Latest Global Real Estate Outlook shows UK cities represent value post-Brexit vote
- GBP weakness makes it cheaper for GCC real estate investors to buy UK property
- “Brexit discount” makes London and Manchester even more attractive investment destinations
DUBAI, 20 September, 2016 – A strong US dollar, the result of political and economic uncertainty, has created a sweet spot for Middle East investors looking to buy property in the UK, according to IP Global.
The International property investment firm’s latest Global Real Estate Outlook report highlights London and Manchester as cities that show great potential for investors due in large part to the “Brexit” vote.
After the UK’s decision to leave the EU on June 23rd, both the British pound and Euro have lost value against the US dollar, creating a so called “Brexit discount”. This currency situation makes it cheaper for dollar-pegged Middle East investors to buy assets in the UK and Europe.
According to the GREO, London and Manchester are key investment hotspots where investors can take advantage of the “Brexit discount”.
Data from IP Global shows that US dollar-pegged Middle East investors who purchased a GBP350,000 property in the UK on September 11 would have saved over USD50,000 had they made the same purchase just before the Brexit vote result was announced.

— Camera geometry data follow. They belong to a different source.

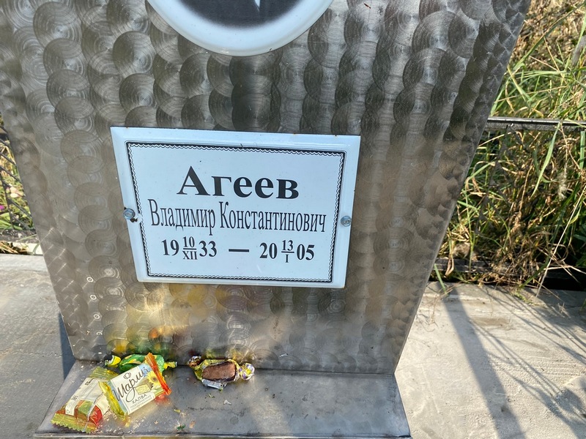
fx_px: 440
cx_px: 293
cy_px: 220
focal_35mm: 26
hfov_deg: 67.3
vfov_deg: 53.1
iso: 32
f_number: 1.8
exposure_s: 1/1182
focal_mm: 4.25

London’s severe housing shortage continues to put upward pressure on prices, so much so that properties in Prime Central London are now almost 60% more costly than they were prior to the 2008 financial crisis. Valuations in the same period have increased by 14.5% each year.
Manchester, currently the strongest UK market outside of London, has several large infrastructure and regeneration projects underway, helping fuel its economy and bolstering the city’s housing market. Manchester offers rental yields of up to 6.02%, the highest in the UK.
A weaker Euro currency has also added to the appeal of Berlin as a property investment destination. The city, one of IP Global’s top investment hotpots, saw apartment prices rise 10.1% in 2015. Berlin has established itself as the start-up capital of Germany, with one new start-up set up every 20 hours. This helps explain why the German capital expects 400,000 new residents by 2030.
Richard Bradstock, Director and Head of IP Global, Middle East, commented:
“Now is the right time to take advantage of the Brexit currency opportunity to tap into the medium and long term potential of the UK market as well as European cities such as Berlin. Asian investors have been quick to jump on this opportunity already. Last month, Juwai, China’s biggest international property portal, reported that buyer enquiries into UK property were up by 40%.
While the ‘safe haven’ element is likely to remain a permanent fixture, the FX market will bounce back in time. That’s why we see this “Brexit discount” as a relatively short window of opportunity to buyers looking to invest in the UK and Europe.”